M v The Queen
[2008] NZSC 52
•17 July 2008
IN THE SUPREME COURT OF NEW ZEALAND
SC 27/2008
[2008] NZSC 52M
v
THE QUEEN
Court:Blanchard, Tipping and McGrath JJ
Counsel:W M Johnson for Applicant
N P Chisnall for Crown
Judgment:17 July 2008
JUDGMENT OF THE COURT
THE APPLICATION FOR LEAVE TO APPEAL IS DISMISSED.
REASONS
[1] The applicant seeks leave to appeal against the dismissal by the Court of Appeal of his appeal to that Court against his conviction on a number of representative charges of sexual offending and the sentence imposed upon him of five and a half years imprisonment and an order for payment of $70,000 in reparation to the victim.
[2] Although there was a split decision in the Court of Appeal relating to the convictions, we are not persuaded that leave should be granted. The proposed ground for the conviction appeal concerns certain relatively brief passages in the applicant’s statement to the police. The Court of Appeal unanimously identified the trial Court’s error in allowing those passages to be admitted in evidence. Therefore there is no point of law to be corrected. The Court was divided on whether the admission of the evidence resulted in an unfair trial. That is not a question of law or fact of public or general importance as it is entirely dependent upon the facts of the particular case. And, importantly, overall there does appear to have been a fair trial and there is no appearance of any miscarriage of justice.

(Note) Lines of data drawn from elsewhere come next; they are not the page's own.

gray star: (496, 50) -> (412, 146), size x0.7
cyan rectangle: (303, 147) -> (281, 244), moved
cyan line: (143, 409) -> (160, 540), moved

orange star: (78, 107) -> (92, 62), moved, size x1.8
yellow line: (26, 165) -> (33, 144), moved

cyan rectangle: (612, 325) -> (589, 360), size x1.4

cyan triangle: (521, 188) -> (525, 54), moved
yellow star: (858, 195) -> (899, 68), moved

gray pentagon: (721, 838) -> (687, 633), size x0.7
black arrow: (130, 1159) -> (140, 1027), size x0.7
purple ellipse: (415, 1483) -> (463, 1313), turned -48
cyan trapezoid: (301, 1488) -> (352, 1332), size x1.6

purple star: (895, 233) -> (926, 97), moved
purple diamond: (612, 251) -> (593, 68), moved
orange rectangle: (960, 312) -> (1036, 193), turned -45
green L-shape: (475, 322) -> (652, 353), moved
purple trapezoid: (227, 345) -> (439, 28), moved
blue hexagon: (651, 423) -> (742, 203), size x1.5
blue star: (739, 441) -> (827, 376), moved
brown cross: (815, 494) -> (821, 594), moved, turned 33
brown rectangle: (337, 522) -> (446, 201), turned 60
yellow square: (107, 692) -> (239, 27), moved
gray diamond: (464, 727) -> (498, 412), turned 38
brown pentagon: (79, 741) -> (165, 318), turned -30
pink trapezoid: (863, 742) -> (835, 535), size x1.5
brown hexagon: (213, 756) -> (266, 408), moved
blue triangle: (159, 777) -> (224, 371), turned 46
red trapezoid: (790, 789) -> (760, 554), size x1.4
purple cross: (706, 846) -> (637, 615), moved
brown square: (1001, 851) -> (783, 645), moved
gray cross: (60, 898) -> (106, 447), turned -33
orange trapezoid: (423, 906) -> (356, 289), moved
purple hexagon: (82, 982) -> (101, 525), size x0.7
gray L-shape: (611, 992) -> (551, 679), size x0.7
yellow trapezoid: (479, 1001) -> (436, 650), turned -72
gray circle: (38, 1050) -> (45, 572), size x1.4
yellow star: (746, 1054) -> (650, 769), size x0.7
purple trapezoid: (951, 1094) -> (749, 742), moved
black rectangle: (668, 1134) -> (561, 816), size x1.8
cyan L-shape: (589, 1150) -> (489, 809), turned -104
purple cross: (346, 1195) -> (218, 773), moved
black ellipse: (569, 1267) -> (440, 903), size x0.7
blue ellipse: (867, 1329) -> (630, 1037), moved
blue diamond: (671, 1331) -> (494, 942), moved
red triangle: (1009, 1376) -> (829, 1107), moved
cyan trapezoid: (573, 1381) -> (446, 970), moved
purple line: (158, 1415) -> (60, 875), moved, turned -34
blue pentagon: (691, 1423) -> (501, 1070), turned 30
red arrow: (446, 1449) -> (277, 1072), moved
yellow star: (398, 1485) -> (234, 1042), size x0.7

[3] As to the sentence appeal: by the standards at the time when the offending took place the sentence could possibly be seen as a stern one but there were multiple convictions on representative counts and the victim was very young. Even factoring in the order for reparation, which seems to have been offered by the applicant not out of remorse but out of a desire to reduce the length of sentence, and also factoring in the age of the applicant, we do not consider that this Court should interfere with the Court of Appeal’s decision to confirm the sentence. In particular, we are not persuaded that if the applicant had been sentenced for his subsequent offending on the same occasion when he was sentenced for the present offending, the aggregate periods of imprisonment would have been significantly less than the combined sentences he has received on the separate occasions.